Data Input Validation

Validation of BPMN data policies using Sparx Enterprise Architect and Enterprise Hub

Posted by steve on June 06, 2020
Enterprise Lineage | Data Lineage | Pathwise Complexity

Problem

The 'know your customer' (KYC) and ‘three lines of defence’ (3LoD) are two common business modelling problems that require that under all circumstances data must be provide prior to the use of the information.

For KYC, we need to ensure that the {due-diligence, credit-check, embargo, politically exposed persons, financial-crime} checks are all performed before trades are executed for the client. These checks are normally undertaken before a trading account is setup; but in an increasingly complex world clients can be introduced via brokers, white-label services or as counterparties in a derivatives bought from another institution. In a small number of cases the KYC issues only become apparent in the back-office when trades must be settled. In these cases there is no direct link between KYC and the settlement activity so a database must be checked.
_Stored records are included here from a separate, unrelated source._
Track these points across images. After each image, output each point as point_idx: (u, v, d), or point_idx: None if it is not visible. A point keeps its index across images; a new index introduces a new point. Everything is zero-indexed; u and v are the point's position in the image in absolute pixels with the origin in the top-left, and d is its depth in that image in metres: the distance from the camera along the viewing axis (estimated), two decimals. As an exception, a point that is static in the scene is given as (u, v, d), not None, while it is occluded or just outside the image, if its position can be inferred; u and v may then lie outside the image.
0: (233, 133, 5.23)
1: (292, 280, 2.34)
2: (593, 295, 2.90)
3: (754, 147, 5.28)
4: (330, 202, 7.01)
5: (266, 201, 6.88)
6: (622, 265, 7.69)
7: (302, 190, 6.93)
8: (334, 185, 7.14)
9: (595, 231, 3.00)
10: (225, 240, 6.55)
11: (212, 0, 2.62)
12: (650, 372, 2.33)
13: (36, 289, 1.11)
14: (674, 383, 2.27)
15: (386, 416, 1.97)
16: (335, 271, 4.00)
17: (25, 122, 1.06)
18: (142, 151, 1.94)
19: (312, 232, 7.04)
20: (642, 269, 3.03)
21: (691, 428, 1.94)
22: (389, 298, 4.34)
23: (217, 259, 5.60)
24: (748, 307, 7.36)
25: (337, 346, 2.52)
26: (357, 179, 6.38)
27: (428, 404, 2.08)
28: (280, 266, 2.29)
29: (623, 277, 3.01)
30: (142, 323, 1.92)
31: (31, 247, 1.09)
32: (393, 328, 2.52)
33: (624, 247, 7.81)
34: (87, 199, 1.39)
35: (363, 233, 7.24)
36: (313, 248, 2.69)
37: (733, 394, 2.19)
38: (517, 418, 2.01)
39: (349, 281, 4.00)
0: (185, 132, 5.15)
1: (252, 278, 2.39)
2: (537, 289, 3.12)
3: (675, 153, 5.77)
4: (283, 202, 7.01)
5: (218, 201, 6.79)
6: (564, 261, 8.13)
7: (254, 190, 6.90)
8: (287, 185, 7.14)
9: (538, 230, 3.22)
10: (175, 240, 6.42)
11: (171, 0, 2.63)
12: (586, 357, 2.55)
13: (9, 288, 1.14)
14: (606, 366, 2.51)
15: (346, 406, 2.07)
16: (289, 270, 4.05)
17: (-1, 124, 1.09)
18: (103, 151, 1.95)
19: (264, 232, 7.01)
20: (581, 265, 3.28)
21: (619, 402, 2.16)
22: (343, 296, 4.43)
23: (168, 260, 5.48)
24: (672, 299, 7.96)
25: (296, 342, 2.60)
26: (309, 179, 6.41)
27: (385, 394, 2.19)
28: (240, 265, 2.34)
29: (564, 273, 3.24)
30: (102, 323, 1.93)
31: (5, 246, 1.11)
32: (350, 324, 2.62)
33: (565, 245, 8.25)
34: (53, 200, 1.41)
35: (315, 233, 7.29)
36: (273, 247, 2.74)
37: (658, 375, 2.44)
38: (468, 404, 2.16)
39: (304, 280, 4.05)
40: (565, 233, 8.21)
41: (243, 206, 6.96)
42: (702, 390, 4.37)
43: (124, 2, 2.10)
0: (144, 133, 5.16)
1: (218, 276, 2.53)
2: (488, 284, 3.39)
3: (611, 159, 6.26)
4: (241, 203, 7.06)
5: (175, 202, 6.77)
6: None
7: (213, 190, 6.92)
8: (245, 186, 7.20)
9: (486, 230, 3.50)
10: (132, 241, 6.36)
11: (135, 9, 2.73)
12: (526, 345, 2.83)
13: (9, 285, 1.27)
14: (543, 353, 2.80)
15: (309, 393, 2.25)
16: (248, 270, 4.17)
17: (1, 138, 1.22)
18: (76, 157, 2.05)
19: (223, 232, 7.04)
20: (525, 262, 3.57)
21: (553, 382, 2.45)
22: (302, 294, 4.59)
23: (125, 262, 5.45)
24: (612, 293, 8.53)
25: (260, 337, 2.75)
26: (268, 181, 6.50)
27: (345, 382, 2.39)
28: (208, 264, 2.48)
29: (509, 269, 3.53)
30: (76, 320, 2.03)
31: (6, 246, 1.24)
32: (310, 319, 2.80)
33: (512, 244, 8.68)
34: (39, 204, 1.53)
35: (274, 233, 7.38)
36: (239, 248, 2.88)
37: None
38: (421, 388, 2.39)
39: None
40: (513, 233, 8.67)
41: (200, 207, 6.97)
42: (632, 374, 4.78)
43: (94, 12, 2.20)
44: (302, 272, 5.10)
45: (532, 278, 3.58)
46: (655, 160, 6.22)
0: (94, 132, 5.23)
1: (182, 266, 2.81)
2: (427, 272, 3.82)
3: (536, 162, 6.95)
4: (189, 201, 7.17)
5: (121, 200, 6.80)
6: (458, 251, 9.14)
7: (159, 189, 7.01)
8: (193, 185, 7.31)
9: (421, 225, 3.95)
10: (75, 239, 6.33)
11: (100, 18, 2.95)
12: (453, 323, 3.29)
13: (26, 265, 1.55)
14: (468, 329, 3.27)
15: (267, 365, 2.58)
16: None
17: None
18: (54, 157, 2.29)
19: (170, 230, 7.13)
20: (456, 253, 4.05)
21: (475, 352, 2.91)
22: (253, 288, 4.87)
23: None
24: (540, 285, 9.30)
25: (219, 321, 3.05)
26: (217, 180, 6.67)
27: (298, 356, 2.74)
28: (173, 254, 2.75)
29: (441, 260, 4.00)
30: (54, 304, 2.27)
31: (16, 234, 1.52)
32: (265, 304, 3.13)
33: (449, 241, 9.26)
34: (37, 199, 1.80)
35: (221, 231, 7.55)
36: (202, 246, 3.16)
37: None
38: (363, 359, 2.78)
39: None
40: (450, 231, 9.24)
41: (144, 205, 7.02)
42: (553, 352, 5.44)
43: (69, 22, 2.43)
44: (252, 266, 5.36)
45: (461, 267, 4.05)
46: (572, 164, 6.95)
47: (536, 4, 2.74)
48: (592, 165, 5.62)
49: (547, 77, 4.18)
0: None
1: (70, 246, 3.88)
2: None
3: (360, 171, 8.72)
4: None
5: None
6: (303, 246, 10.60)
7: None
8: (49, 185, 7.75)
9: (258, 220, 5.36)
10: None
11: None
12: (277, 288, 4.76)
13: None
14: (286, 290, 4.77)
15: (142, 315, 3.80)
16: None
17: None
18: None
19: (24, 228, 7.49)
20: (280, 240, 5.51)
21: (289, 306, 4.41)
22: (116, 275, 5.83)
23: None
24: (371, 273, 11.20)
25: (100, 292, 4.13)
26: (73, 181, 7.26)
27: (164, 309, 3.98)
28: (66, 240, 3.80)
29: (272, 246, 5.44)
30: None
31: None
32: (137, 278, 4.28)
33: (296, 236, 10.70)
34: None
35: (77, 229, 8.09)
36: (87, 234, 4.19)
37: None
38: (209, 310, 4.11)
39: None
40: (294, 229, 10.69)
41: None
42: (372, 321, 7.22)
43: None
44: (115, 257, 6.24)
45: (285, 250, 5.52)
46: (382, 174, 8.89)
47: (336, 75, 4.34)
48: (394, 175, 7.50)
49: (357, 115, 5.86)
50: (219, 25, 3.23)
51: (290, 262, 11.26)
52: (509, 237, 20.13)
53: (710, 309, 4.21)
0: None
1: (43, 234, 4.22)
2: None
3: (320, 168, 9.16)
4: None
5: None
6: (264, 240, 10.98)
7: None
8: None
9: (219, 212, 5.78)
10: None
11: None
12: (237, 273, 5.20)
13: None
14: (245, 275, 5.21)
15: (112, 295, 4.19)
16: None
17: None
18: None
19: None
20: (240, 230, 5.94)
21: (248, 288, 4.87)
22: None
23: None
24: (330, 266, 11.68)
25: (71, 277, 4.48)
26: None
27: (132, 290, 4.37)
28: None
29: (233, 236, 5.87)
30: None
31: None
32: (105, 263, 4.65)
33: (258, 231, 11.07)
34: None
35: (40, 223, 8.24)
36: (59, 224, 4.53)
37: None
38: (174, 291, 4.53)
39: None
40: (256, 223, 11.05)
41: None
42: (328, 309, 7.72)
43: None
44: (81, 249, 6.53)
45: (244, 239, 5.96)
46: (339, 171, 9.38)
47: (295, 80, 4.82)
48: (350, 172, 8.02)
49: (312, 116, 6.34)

The challenge for process-design is to ensure that the database entry has always been written prior to being needed.

For 3LoD we need to ensure that treasury provision or hedging has been completed before regulatory exposure reporting for BCBS239 to ensure that the risk profile reconciles with the trading book.

Both of these cases are examples of the "read before write" problem where a process can be defective if there are scenarios that information is needed before it is provided. The conventional strategy is intensive process quality assurance to ensure that the linked set of processes across a value-chain include the appropriate activities. The problem is that a the upstream process might be changed without the downstream processes being re-validated. The problem becomes an issue when systems are implemented and gaps create data-quality exceptions during normal business

A Solution

The enterprise hub addresses this need with the sample DataInputValidation.fs script that continuously monitors the process-model (either real-time as models are changed, or overnight for the entire model) to find cases where a Data-store (drum logo) or Data-Object (page logo) is being read (by BPMN DataInputAssociation), and recursively searches back through the control flows to find an instance where the Object/Store is being written (by BPMN DataOutputAssociation). Where an instance can not be found, an issue is created in the repository that can be used through continuous process improvement.

The algorithm of the script is just a few lines of recursive F# code that uses EA.Gen.Model to search back through a Sparx process model (through activities, decisions, messages, intermediate-events) to find the write activity.

    let rec findTarget (start : Element) (target : Element) (last : string) (path : int list) : Boolean = 
        let recurs i l = 
            List.fold (fun a y -> if a then a else (y = i)) false l

        if start.Id = target.Id &&  last = "Activity" then // we're only interested in activities that write 
            true
        elif recurs start.Id path then
            false
        else
            (start.StartConnectors 
                |> Seq.filter (fun i -> i.ConnectorType = "Dependency" && i.Stereotype = "DataOutputAssociation")
                |> Seq.map (fun i -> i.EndElement)
                |> Seq.toList)
            @
            (start.EndConnectors
                |> Seq.filter (fun i -> i.ConnectorType = "ControlFlow")
                |> Seq.map (fun i -> i.StartElement)
                |> Seq.toList)
            |> List.fold (fun a y -> if a then a else findTarget y target start.ObjectType ([start.Id] @ path)) false

The sample can easily be changed to handle sources other than a standard Activity or to provide additional validation. For KYC and 3LoD the process can easily be changed to validate client specific rules such as the distinction between the creation of a risk, mitigation of a risk and audit-point (end-event) where risks are highlighted

Example

When reading the sparx sample process for Nobel prizes, it is not immediately apparent that “Completed Nomination Forms” does not have a process to create it, but is highlighted by the DataInputValidation script.